В один прекрасный день, если только у Николая Леопольдовича были прекрасные дни, когда он вернулся домой к обеду, лакей подал ему визитную карточку, на которой было напечатано: Стефания Павловна Сироткина.
— Они просили вас принять их непременно сегодня, в шесть часов вечера, по очень важному делу.
— Когда она была? — спросил Гиршфельд, с недоумением рассматривая карточку.
У него внутри зашевелилось предчувствие чего-то недоброго.
— Не прошло и пяти минут, как вы уехали, а они позвонились…
— Какова она из себя?
— Невысокого роста, брюнетка; лица не рассмотрел, так как они были под вуалью; одеты хорошо, приехали на извозчике.
— Одна?
— Одни-с.
— Отчего же ты ей не сказал моих приемных часов.
— Я докладывал, но они сказали, что они знают; да у них до вас особенное дело, личное, а потом добавили: я буду в шесть часов, попроси барина подождать меня; иначе он завтра же раскается, если не примет меня. Он меня знает хорошо.
Николай Леопольдович похолодел и все продолжал рассматривать визитную карточку.
— Хорошо! Прими ее и проводи в кабинет… Для других меня нет дома, — приказал он лакею после небольшой паузы.

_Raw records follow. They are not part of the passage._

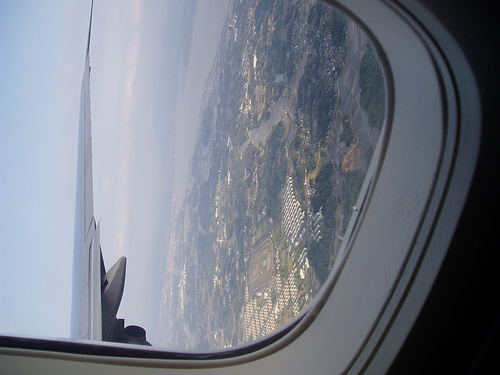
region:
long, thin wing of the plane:
[55, 6, 147, 345]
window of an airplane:
[3, 4, 490, 374]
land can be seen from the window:
[144, 2, 382, 364]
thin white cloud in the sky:
[112, 11, 150, 248]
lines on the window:
[418, 52, 472, 234]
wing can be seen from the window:
[64, 3, 165, 366]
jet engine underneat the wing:
[48, 223, 178, 351]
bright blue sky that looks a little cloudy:
[1, 6, 188, 373]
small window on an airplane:
[1, 4, 471, 371]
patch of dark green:
[285, 68, 338, 148]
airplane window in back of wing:
[22, 7, 487, 363]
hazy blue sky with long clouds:
[17, 20, 157, 265]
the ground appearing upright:
[162, 12, 307, 323]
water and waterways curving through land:
[166, 10, 311, 240]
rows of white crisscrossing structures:
[237, 270, 302, 327]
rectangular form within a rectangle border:
[241, 232, 276, 292]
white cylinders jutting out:
[270, 171, 320, 241]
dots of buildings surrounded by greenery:
[290, 111, 330, 157]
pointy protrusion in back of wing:
[87, 251, 129, 312]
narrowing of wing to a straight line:
[72, 1, 102, 294]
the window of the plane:
[12, 3, 476, 373]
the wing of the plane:
[48, 11, 158, 357]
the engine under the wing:
[102, 325, 163, 350]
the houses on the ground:
[286, 187, 308, 314]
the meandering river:
[176, 48, 302, 195]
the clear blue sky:
[2, 13, 47, 303]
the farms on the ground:
[312, 71, 384, 163]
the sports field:
[225, 221, 283, 292]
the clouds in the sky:
[107, 30, 168, 179]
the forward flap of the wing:
[48, 238, 122, 350]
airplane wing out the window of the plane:
[46, 37, 168, 346]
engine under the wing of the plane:
[116, 323, 153, 350]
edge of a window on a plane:
[359, 53, 471, 333]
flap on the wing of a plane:
[79, 214, 114, 343]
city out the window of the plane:
[209, 194, 297, 311]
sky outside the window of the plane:
[7, 106, 67, 251]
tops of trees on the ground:
[350, 49, 384, 111]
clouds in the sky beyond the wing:
[104, 46, 164, 191]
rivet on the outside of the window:
[346, 199, 365, 216]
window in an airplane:
[6, 2, 477, 374]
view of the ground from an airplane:
[120, 0, 374, 374]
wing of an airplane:
[61, 0, 143, 342]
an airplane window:
[9, 5, 444, 373]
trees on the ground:
[147, 5, 379, 364]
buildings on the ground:
[144, 0, 376, 357]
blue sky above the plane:
[0, 5, 195, 335]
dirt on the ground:
[137, 5, 415, 365]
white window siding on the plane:
[4, 2, 476, 374]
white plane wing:
[58, 4, 120, 346]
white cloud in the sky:
[86, 5, 162, 290]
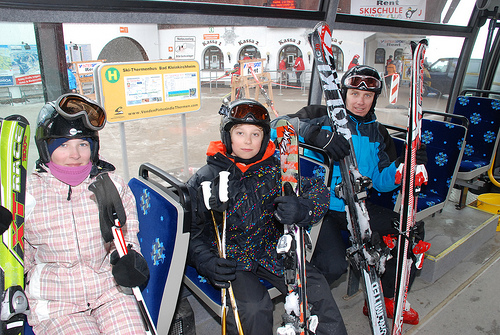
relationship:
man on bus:
[180, 95, 351, 335] [42, 10, 492, 322]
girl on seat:
[2, 88, 148, 335] [118, 159, 195, 333]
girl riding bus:
[2, 88, 148, 335] [1, 1, 494, 330]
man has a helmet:
[180, 95, 351, 335] [213, 96, 274, 163]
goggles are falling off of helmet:
[56, 93, 108, 130] [34, 90, 97, 142]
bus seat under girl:
[141, 190, 411, 221] [2, 88, 148, 335]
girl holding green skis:
[2, 88, 148, 335] [1, 112, 28, 332]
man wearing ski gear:
[270, 62, 426, 325] [277, 100, 409, 295]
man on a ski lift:
[180, 95, 351, 335] [16, 80, 427, 315]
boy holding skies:
[191, 98, 334, 333] [269, 112, 321, 333]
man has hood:
[180, 95, 331, 329] [204, 136, 274, 171]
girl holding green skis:
[3, 88, 175, 334] [1, 112, 28, 332]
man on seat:
[180, 95, 351, 335] [118, 159, 195, 333]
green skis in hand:
[1, 112, 28, 332] [0, 204, 15, 234]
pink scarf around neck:
[17, 157, 159, 218] [37, 162, 97, 185]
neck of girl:
[37, 162, 97, 185] [2, 88, 148, 335]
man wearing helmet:
[180, 95, 351, 335] [217, 96, 271, 163]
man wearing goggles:
[180, 95, 351, 335] [229, 102, 269, 122]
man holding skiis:
[270, 62, 426, 325] [308, 20, 428, 332]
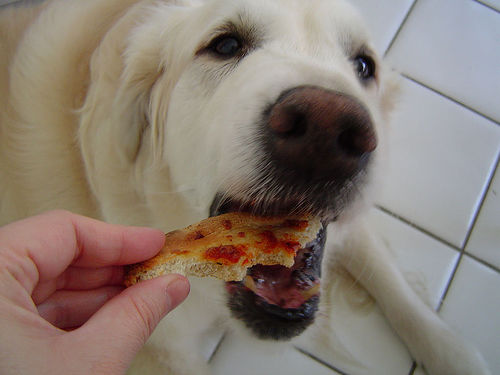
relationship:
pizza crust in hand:
[173, 205, 347, 280] [6, 204, 188, 374]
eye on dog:
[352, 45, 399, 81] [2, 3, 495, 366]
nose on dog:
[277, 87, 375, 179] [2, 3, 495, 366]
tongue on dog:
[244, 265, 316, 316] [2, 3, 495, 366]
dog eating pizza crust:
[2, 3, 495, 366] [125, 205, 323, 288]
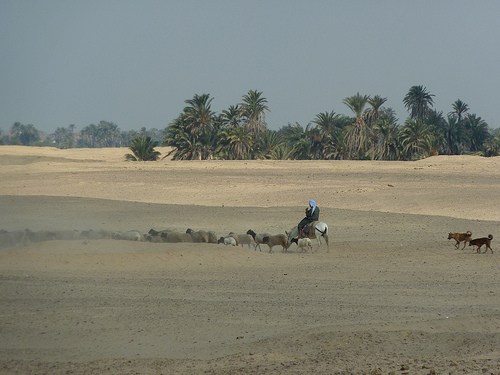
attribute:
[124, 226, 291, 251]
sheep — walking, white, black, tan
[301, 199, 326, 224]
man — riding, blue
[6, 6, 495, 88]
sky — blue, cloudless, gray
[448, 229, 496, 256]
dogs — brown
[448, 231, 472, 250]
dog — brown, walking, invisible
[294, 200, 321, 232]
person — riding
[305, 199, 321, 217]
headscarf — blue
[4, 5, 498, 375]
desert — bare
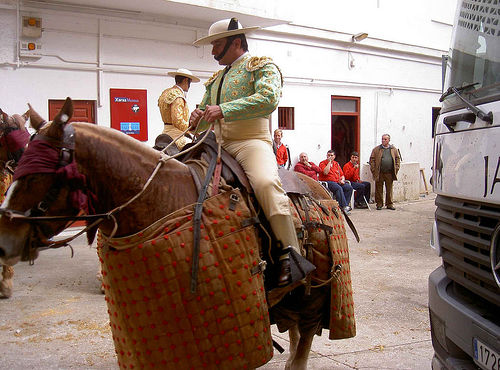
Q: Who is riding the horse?
A: A man.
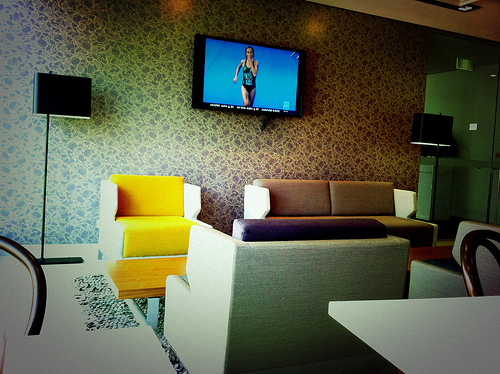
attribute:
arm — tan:
[238, 177, 274, 221]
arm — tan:
[388, 183, 423, 216]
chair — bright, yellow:
[103, 165, 210, 258]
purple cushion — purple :
[218, 210, 397, 241]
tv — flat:
[176, 27, 323, 125]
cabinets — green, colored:
[413, 62, 497, 237]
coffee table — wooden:
[95, 250, 224, 326]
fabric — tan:
[269, 180, 413, 237]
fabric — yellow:
[122, 180, 191, 251]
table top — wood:
[98, 256, 195, 298]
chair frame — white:
[90, 172, 130, 261]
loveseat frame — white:
[240, 183, 281, 218]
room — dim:
[21, 17, 436, 319]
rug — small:
[64, 273, 118, 327]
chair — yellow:
[64, 130, 245, 327]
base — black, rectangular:
[31, 239, 115, 269]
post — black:
[26, 127, 80, 241]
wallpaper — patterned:
[108, 71, 236, 159]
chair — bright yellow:
[96, 183, 203, 247]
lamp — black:
[399, 104, 491, 171]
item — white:
[364, 290, 492, 345]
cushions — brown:
[266, 183, 391, 225]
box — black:
[26, 70, 121, 182]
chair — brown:
[205, 171, 425, 245]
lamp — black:
[354, 106, 491, 240]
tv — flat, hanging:
[193, 33, 303, 119]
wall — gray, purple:
[8, 4, 500, 204]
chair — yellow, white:
[99, 172, 208, 259]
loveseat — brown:
[245, 178, 441, 246]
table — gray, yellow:
[102, 254, 198, 299]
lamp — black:
[33, 72, 97, 273]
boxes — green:
[418, 158, 499, 236]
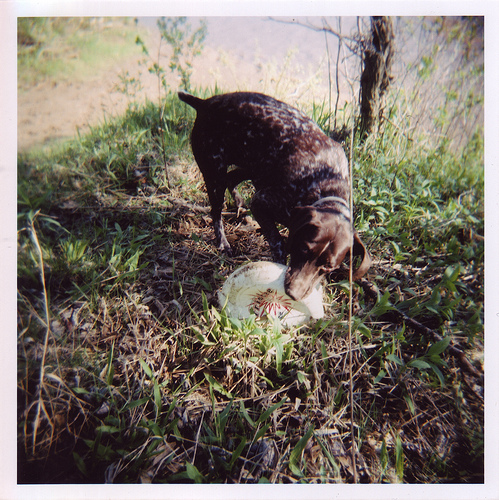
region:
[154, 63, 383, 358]
a dog playing with an object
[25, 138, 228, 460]
discolored grass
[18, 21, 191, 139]
a lonely road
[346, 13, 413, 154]
a stem of a dry tree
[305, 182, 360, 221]
white dog collar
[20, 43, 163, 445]
dry and arid land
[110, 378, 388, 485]
branch of green leaves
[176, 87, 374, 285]
a brown dog playing around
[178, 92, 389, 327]
dog biting a white object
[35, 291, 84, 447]
some dead branches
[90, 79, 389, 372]
A frisbee in the dog's mouth.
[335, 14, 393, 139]
The trunk of the tree.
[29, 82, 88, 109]
Dirt on the ground.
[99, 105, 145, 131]
The grass is green.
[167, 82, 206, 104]
The dog has a stub tail.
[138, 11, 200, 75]
A small green plant.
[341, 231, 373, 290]
The dog has a floppy ear.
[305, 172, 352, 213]
The dog is wearing a collar.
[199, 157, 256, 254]
The dog has two back legs.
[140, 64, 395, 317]
Dog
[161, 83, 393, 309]
Fur is white and brown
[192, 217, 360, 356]
Dog is carrying an item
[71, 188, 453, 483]
Grass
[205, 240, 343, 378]
Object is white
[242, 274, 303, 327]
A logo on the object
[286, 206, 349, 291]
Dog is looking upward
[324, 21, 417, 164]
Tree in the back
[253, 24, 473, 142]
Water to the side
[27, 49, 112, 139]
No grass there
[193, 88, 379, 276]
A brown dog in the grass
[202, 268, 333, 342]
A white fribbie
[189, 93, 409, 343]
A dog grabbing a fribbie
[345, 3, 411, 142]
A tree behind the dog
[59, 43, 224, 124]
A path behind the dog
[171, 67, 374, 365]
A dog playing with a fribbie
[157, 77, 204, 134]
The tail of the dog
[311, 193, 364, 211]
A brown collar on the dog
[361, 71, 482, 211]
Tall weeds beside the dog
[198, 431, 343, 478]
A rock in front of the dog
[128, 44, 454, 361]
a dog outside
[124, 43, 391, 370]
a dog is outside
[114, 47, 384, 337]
a dog with a short tail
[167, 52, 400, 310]
a dog with a collar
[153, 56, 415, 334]
a dog with floppy ears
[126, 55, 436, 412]
a dog walking in a grass area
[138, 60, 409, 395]
a dgo picking up a freesbee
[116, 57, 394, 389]
a dog picking up a dirty freesbee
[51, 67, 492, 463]
an area with grass and sticks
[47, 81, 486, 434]
a field of grass and sticks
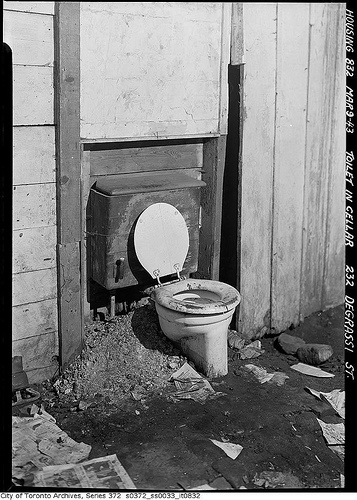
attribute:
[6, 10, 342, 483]
picture — black, white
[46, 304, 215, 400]
dirt — grey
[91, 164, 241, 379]
toilet — porcelain, dirty, old, grey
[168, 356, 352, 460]
papers — ripped, old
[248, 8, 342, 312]
wall — wooden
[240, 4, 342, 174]
wood — vertical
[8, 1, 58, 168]
boards — horizontal, wooden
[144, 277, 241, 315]
seat — dirty, worn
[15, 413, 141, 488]
newspaper — old, torn, wrinkled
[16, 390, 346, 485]
floor — dirty, dark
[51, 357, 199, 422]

Он взглянул на часы: было без десяти минут пять. Страдавший и так за последнее время отсутствием аппетита, Николай Леопольдович в этот день почти совсем не дотронулся до обеда. Мысль о таинственной посетительнице не давала ему покоя.
«Кто бы это мог быть?»
Время, как всегда в ожидании, тянулось черепашьим шагом. Он перешел в кабинет, где уже, в виду зимних сумерек, были зажжены свечи и лампы, все нет, нет да поглядывал на брошенную им на письменный стол карточку ожидаемой им барыни, и в волнении ходил по комнате.